ASSIGNED TASK — Keep the pictures out. Restate the entries below word for word.

-=-=-=-=-

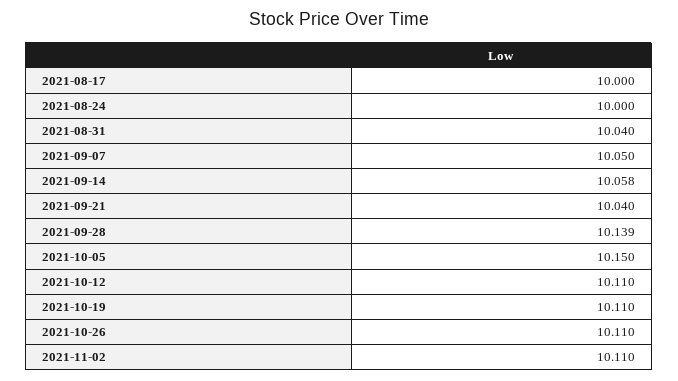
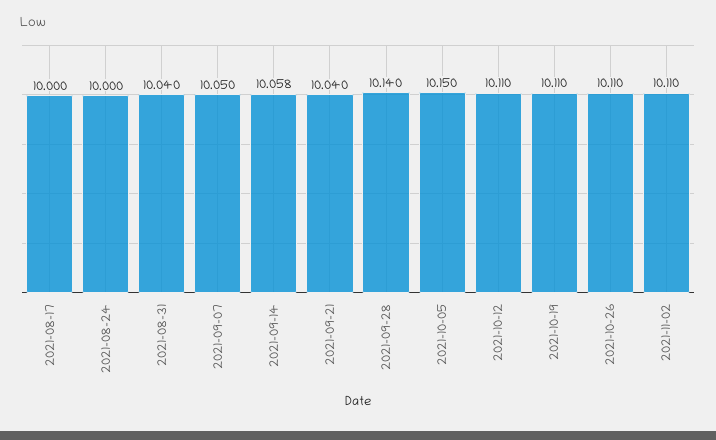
2021-09-28: 10.139 -> 10.14

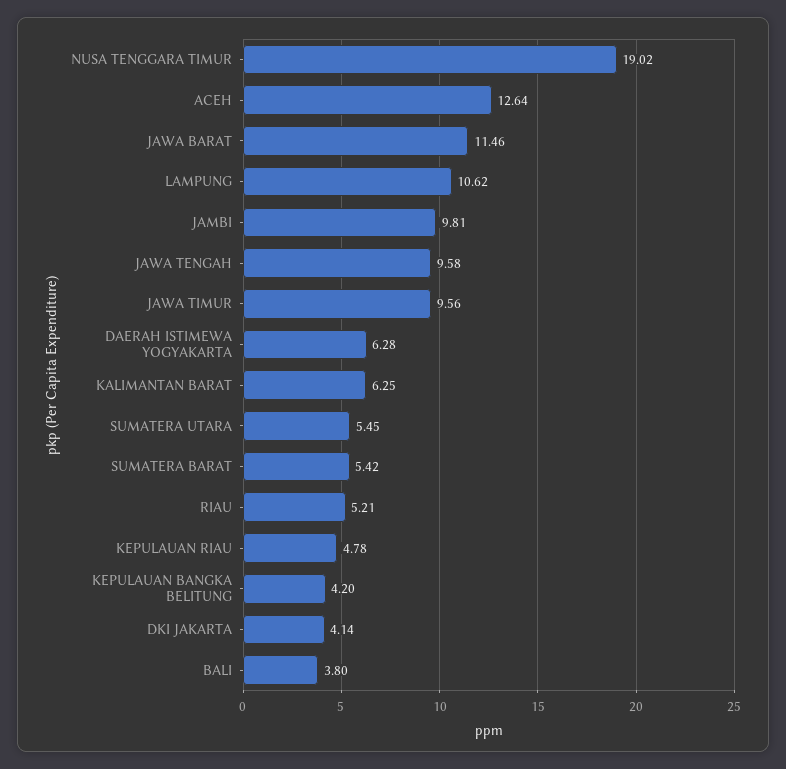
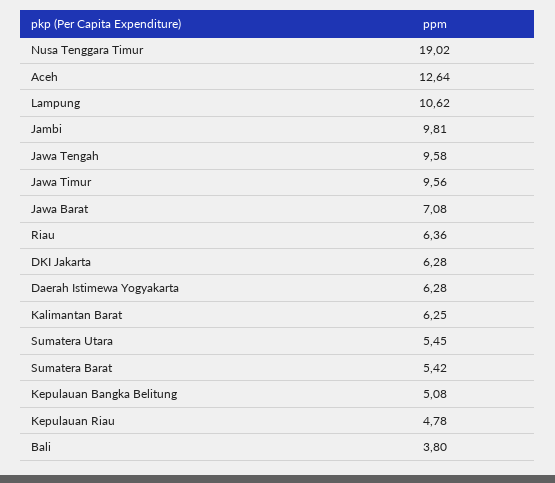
JAWA BARAT: 11.46 -> 7.08
RIAU: 5.21 -> 6.36
KEPULAUAN BANGKA BELITUNG: 4.2 -> 5.08
DKI JAKARTA: 4.14 -> 6.28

-=-=-=-=-

SOLUTION TO THIS PROBLEM —
2021-09-28: 10.139 -> 10.14

JAWA BARAT: 11.46 -> 7.08
RIAU: 5.21 -> 6.36
KEPULAUAN BANGKA BELITUNG: 4.2 -> 5.08
DKI JAKARTA: 4.14 -> 6.28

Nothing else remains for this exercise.